▸ **What you are asked to do**
An exact copy of every entry below is required, and no picture may appear in it.

### Record excerpts ###

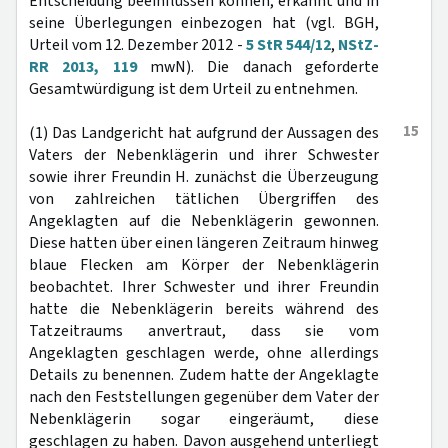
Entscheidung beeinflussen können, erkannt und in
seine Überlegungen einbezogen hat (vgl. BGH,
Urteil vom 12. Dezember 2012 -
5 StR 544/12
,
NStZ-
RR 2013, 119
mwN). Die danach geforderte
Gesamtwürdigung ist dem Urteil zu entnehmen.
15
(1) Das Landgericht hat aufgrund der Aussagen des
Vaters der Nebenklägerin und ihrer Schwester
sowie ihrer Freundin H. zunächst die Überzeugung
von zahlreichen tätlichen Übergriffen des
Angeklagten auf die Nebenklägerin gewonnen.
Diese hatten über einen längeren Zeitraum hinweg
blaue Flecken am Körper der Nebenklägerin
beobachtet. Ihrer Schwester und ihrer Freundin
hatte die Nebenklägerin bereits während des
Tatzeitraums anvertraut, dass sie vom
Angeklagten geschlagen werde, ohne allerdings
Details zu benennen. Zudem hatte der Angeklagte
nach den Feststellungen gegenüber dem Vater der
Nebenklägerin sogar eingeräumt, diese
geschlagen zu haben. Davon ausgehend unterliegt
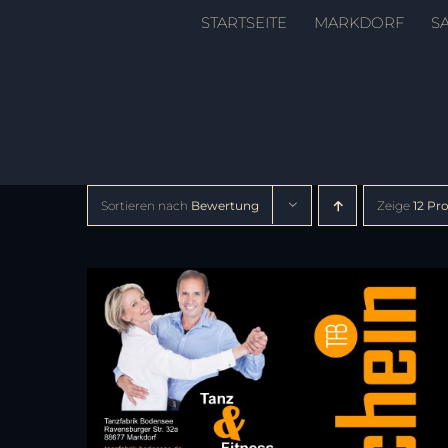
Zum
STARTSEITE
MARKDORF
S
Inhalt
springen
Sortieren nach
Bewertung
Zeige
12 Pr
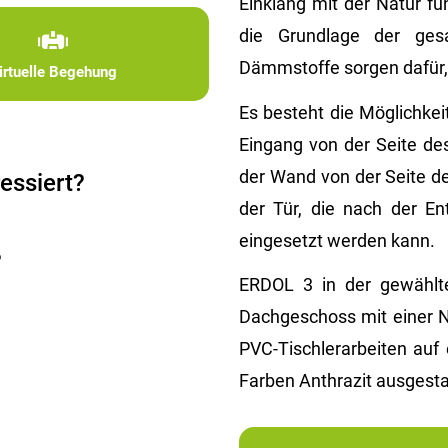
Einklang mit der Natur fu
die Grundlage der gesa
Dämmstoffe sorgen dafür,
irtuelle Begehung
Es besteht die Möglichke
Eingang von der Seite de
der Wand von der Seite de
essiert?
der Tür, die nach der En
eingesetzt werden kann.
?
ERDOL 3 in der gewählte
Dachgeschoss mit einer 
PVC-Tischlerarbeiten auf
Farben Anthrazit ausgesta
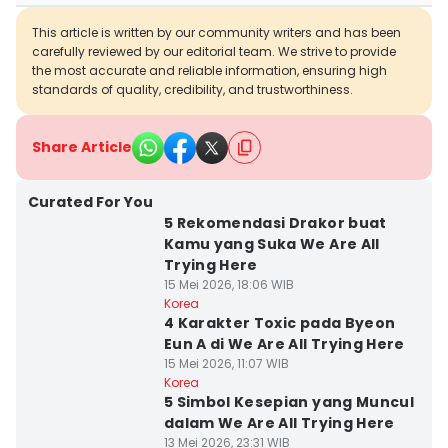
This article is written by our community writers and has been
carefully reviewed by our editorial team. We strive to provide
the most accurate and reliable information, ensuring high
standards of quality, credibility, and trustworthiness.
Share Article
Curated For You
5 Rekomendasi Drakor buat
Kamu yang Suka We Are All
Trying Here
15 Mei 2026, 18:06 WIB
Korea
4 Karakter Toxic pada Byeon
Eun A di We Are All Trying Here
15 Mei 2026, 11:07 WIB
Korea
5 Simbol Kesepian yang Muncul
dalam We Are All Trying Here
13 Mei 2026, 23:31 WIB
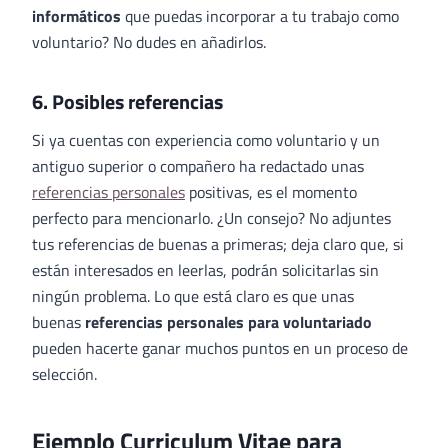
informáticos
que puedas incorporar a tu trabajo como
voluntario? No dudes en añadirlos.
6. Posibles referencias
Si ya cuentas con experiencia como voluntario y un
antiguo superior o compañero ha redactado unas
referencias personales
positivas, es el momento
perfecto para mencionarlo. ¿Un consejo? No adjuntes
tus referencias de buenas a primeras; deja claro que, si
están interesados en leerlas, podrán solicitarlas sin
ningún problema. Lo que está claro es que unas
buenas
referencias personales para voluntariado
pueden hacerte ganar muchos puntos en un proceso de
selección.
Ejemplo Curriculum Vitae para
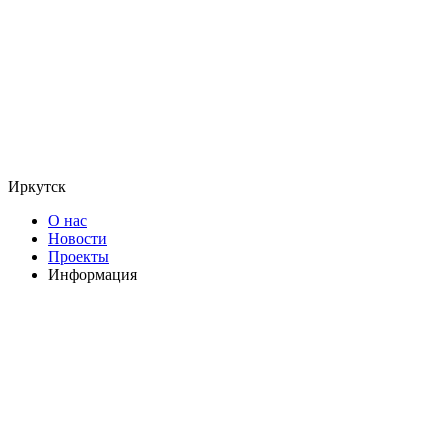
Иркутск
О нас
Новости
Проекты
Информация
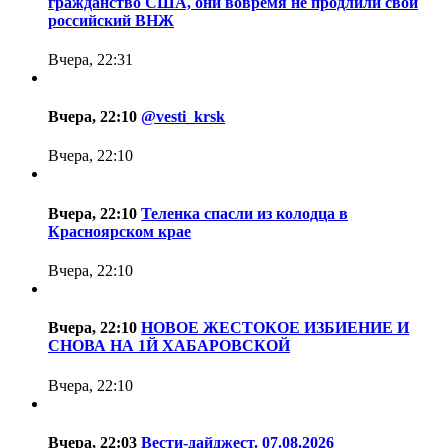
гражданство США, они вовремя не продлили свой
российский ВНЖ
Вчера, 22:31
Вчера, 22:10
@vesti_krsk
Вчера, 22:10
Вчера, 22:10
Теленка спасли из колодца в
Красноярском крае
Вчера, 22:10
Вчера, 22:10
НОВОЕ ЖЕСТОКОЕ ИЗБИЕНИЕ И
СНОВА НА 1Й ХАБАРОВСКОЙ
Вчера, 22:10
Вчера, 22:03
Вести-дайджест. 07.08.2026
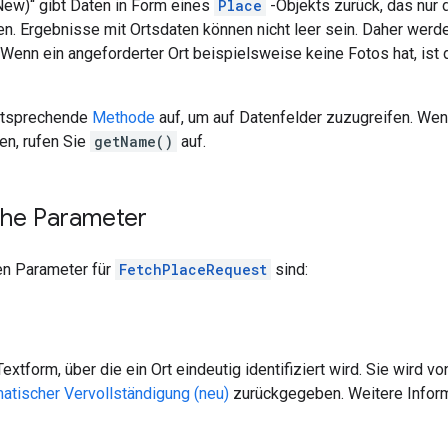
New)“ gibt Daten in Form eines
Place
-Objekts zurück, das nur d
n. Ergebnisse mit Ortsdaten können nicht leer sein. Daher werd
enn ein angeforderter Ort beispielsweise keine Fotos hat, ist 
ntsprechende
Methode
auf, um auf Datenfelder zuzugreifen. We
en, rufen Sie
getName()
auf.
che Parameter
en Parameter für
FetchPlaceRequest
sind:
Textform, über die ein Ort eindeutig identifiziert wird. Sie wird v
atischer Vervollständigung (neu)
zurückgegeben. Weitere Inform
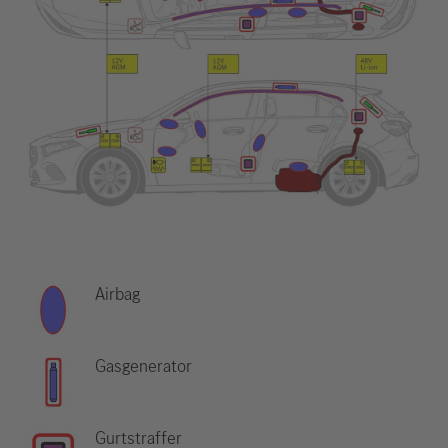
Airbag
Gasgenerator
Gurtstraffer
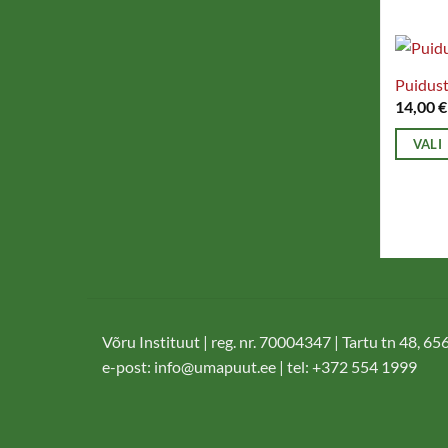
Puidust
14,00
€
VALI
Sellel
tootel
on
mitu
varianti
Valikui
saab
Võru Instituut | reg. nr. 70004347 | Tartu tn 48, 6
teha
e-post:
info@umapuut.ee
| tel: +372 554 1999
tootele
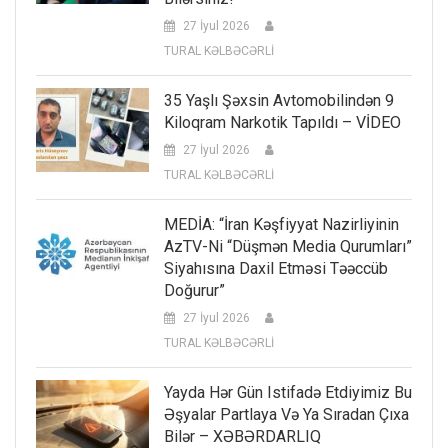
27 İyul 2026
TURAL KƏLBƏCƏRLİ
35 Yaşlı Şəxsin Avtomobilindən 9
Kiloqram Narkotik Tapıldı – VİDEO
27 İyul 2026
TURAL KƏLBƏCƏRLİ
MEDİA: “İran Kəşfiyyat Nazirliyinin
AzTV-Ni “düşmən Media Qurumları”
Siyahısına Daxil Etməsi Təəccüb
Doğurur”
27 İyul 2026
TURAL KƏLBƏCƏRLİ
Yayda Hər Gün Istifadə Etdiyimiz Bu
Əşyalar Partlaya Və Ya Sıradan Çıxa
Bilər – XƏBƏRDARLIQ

###

▸ **Output of the task**
Entscheidung beeinflussen können, erkannt und in
seine Überlegungen einbezogen hat (vgl. BGH,
Urteil vom 12. Dezember 2012 -
5 StR 544/12
,
NStZ-
RR 2013, 119
mwN). Die danach geforderte
Gesamtwürdigung ist dem Urteil zu entnehmen.
15
(1) Das Landgericht hat aufgrund der Aussagen des
Vaters der Nebenklägerin und ihrer Schwester
sowie ihrer Freundin H. zunächst die Überzeugung
von zahlreichen tätlichen Übergriffen des
Angeklagten auf die Nebenklägerin gewonnen.
Diese hatten über einen längeren Zeitraum hinweg
blaue Flecken am Körper der Nebenklägerin
beobachtet. Ihrer Schwester und ihrer Freundin
hatte die Nebenklägerin bereits während des
Tatzeitraums anvertraut, dass sie vom
Angeklagten geschlagen werde, ohne allerdings
Details zu benennen. Zudem hatte der Angeklagte
nach den Feststellungen gegenüber dem Vater der
Nebenklägerin sogar eingeräumt, diese
geschlagen zu haben. Davon ausgehend unterliegt
Zum
STARTSEITE
MARKDORF
S
Inhalt
springen
Sortieren nach
Bewertung
Zeige
12 Pr
Einklang mit der Natur fu
die Grundlage der gesa
Dämmstoffe sorgen dafür,
irtuelle Begehung
Es besteht die Möglichke
Eingang von der Seite de
der Wand von der Seite de
essiert?
der Tür, die nach der En
eingesetzt werden kann.
?
ERDOL 3 in der gewählte
Dachgeschoss mit einer 
PVC-Tischlerarbeiten auf
Farben Anthrazit ausgesta
This article is written by our community writers and has been
carefully reviewed by our editorial team. We strive to provide
the most accurate and reliable information, ensuring high
standards of quality, credibility, and trustworthiness.
Share Article
Curated For You
5 Rekomendasi Drakor buat
Kamu yang Suka We Are All
Trying Here
15 Mei 2026, 18:06 WIB
Korea
4 Karakter Toxic pada Byeon
Eun A di We Are All Trying Here
15 Mei 2026, 11:07 WIB
Korea
5 Simbol Kesepian yang Muncul
dalam We Are All Trying Here
13 Mei 2026, 23:31 WIB
informáticos
que puedas incorporar a tu trabajo como
voluntario? No dudes en añadirlos.
6. Posibles referencias
Si ya cuentas con experiencia como voluntario y un
antiguo superior o compañero ha redactado unas
referencias personales
positivas, es el momento
perfecto para mencionarlo. ¿Un consejo? No adjuntes
tus referencias de buenas a primeras; deja claro que, si
están interesados en leerlas, podrán solicitarlas sin
ningún problema. Lo que está claro es que unas
buenas
referencias personales para voluntariado
pueden hacerte ganar muchos puntos en un proceso de
selección.
Ejemplo Curriculum Vitae para
Иркутск
О нас
Новости
Проекты
Информация
гражданство США, они вовремя не продлили свой
российский ВНЖ
Вчера, 22:31
Вчера, 22:10
@vesti_krsk
Вчера, 22:10
Вчера, 22:10
Теленка спасли из колодца в
Красноярском крае
Вчера, 22:10
Вчера, 22:10
НОВОЕ ЖЕСТОКОЕ ИЗБИЕНИЕ И
СНОВА НА 1Й ХАБАРОВСКОЙ
Вчера, 22:10
Вчера, 22:03
Вести-дайджест. 07.08.2026
New)“ gibt Daten in Form eines
Place
-Objekts zurück, das nur d
n. Ergebnisse mit Ortsdaten können nicht leer sein. Daher werd
enn ein angeforderter Ort beispielsweise keine Fotos hat, ist 
ntsprechende
Methode
auf, um auf Datenfelder zuzugreifen. We
en, rufen Sie
getName()
auf.
che Parameter
en Parameter für
FetchPlaceRequest
sind:
Textform, über die ein Ort eindeutig identifiziert wird. Sie wird v
atischer Vervollständigung (neu)
zurückgegeben. Weitere Inform
Airbag
Gasgenerator
Gurtstraffer
Puidust
14,00
€
VALI
Sellel
tootel
on
mitu
varianti
Valikui
saab
Võru Instituut | reg. nr. 70004347 | Tartu tn 48, 6
teha
e-post:
info@umapuut.ee
| tel: +372 554 1999
tootele
27 İyul 2026
TURAL KƏLBƏCƏRLİ
35 Yaşlı Şəxsin Avtomobilindən 9
Kiloqram Narkotik Tapıldı – VİDEO
27 İyul 2026
TURAL KƏLBƏCƏRLİ
MEDİA: “İran Kəşfiyyat Nazirliyinin
AzTV-Ni “düşmən Media Qurumları”
Siyahısına Daxil Etməsi Təəccüb
Doğurur”
27 İyul 2026
TURAL KƏLBƏCƏRLİ
Yayda Hər Gün Istifadə Etdiyimiz Bu
Əşyalar Partlaya Və Ya Sıradan Çıxa
Bilər – XƏBƏRDARLIQ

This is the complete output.